The next problem is that even if I select a user from that list and hit apply, the permission change doesn't stick. Everything goes back to root and wheel with default permissions. The only setting that sticks in the change permissions window is the Unix or Windows permission option.
My workaround was setting the permissions via command line:
> chown "DOMAIN.COM\myusername":"DOMAIN.COM\domain admins" /mnt/pool-0/cifs0.
Then, > chmod 770 /mnt/pool-0/cifs0.
Update: The only way to get owner (user) or owner (group) settings to stick is if the ACL type is Unix before you change it over to Windows. If you changed it over to Windows ACL type before, you have to change it back if you want to be able to have the GUI be able to save your owner (user) and owner (group) fields. As a side note, the owner (group) field will STILL NOT populate with my AD groups when I start typing them in. That still has to be set via CLI as mentioned above.

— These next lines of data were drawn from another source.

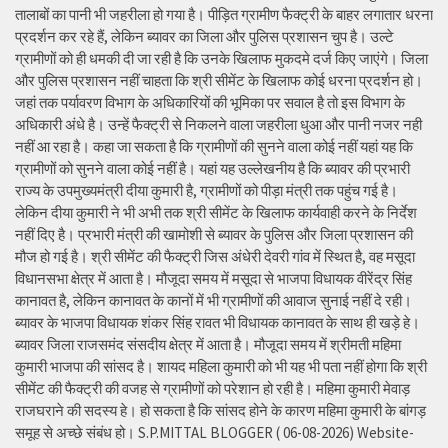
तालाबों का पानी भी जहरीला हो गया है। पीड़ित ग्रामीण फैक्ट्री के बाहर लगातार धरना
प्रदर्शन कर रहे हैं, लेकिन ब्यावर का जिला और पुलिस प्रशासन चुप है। उल्टे
ग्रामीणों को ही धमकी दी जा रही है कि उनके खिलाफ मुकदमे दर्ज किए जाएंगे। जिला
और पुलिस प्रशासन नहीं चाहता कि श्री सीमेंट के खिलाफ कोई धरना प्रदर्शन हो।
जहां तक पर्यावरण विभाग के अधिकारियों की भूमिका पर सवाल है तो इस विभाग के
अधिकारी अंधे है। उन्हें फैक्ट्री से निकलने वाला जहरीला धुआ और पानी नजर नही
नहीं आ रहा है। कहा जा सकता है कि ग्रामीणों की सुनने वाला कोई नहीं यहां यह कि
ग्रामीणों को सुनने वाला कोई नहीं है। यहां यह उल्लेखनीय है कि ब्यावर की प्रभारी
राज्य के उपमुख्यमंत्री दीया कुमारी है, ग्रामीणों को पीड़ा मंत्री तक पहुंच गई है।
लेकिन दीया कुमारी ने भी अभी तक श्री सीमेंट के खिलाफ कार्यवाही करने के निर्देश
नहीं दिए है। प्रभारी मंत्री की खामोशी से ब्यावर के पुलिस और जिला प्रशासन की
मौज हो गई है। श्री सीमेंट की फैक्ट्री जिस अंधेरी देवरी गांव में स्थित है, वह मसूदा
विधानसभा क्षेत्र में आता है। मौजूदा समय में मसूदा से भाजपा विधायक वीरेंद्र सिंह
कानावत है, लेकिन कानावत के कानों में भी ग्रामीणों की आवाज सुनाई नहीं दे रही।
ब्यावर के भाजपा विधायक शंकर सिंह रावत भी विधायक कानावत के साथ ही खड़े हे।
ब्यावर जिला राजसमंद संसदीय क्षेत्र में आता है। मौजूदा समय में श्रीमती महिमा
कुमारी भाजपा की सांसद है। शायद महिला कुमारी को भी यह भी पता नहीं होगा कि श्री
सीमेंट की फैक्ट्री की वजह से ग्रामीणों को परेशान हो रही है। महिमा कुमारी मेवाड़
राजघराने की सदस्य हे। हो सकता है कि सांसद होने के कारण महिमा कुमारी के बांगड़
समूह से अच्छे संबंध हो। S.P.MITTAL BLOGGER ( 06-08-2026) Website-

If I made the owner (user) another account and my AD account is in the domain admins group (as set in the owner (group)), I still wasn't able to change any permissions on the share via windows. My account HAD to be owner (user). Is that to be expected when owner (user) and owner (group) have the same level of permissions - owner (user) permission supercedes that of owner (group)?
Does anyone have any advice or thoughts on the issue?
My hardware is a Sun x4500 (dual Opteron 285/dual core) with 16GB ram, 45 x 500GB SATA II disk; 2 x 128GB Samsung 840 Pro SSD (mirror log); 1 x 256GB Samsung 840 Pro SSD (cache). My zpool is 4 vdev x 10disk per vdev with five spare disks. My Active Directory is about 1500 users in the root domain, two subdomains with a few service accounts, 99.5 (or so) servers in forest root including this FreeNAS box.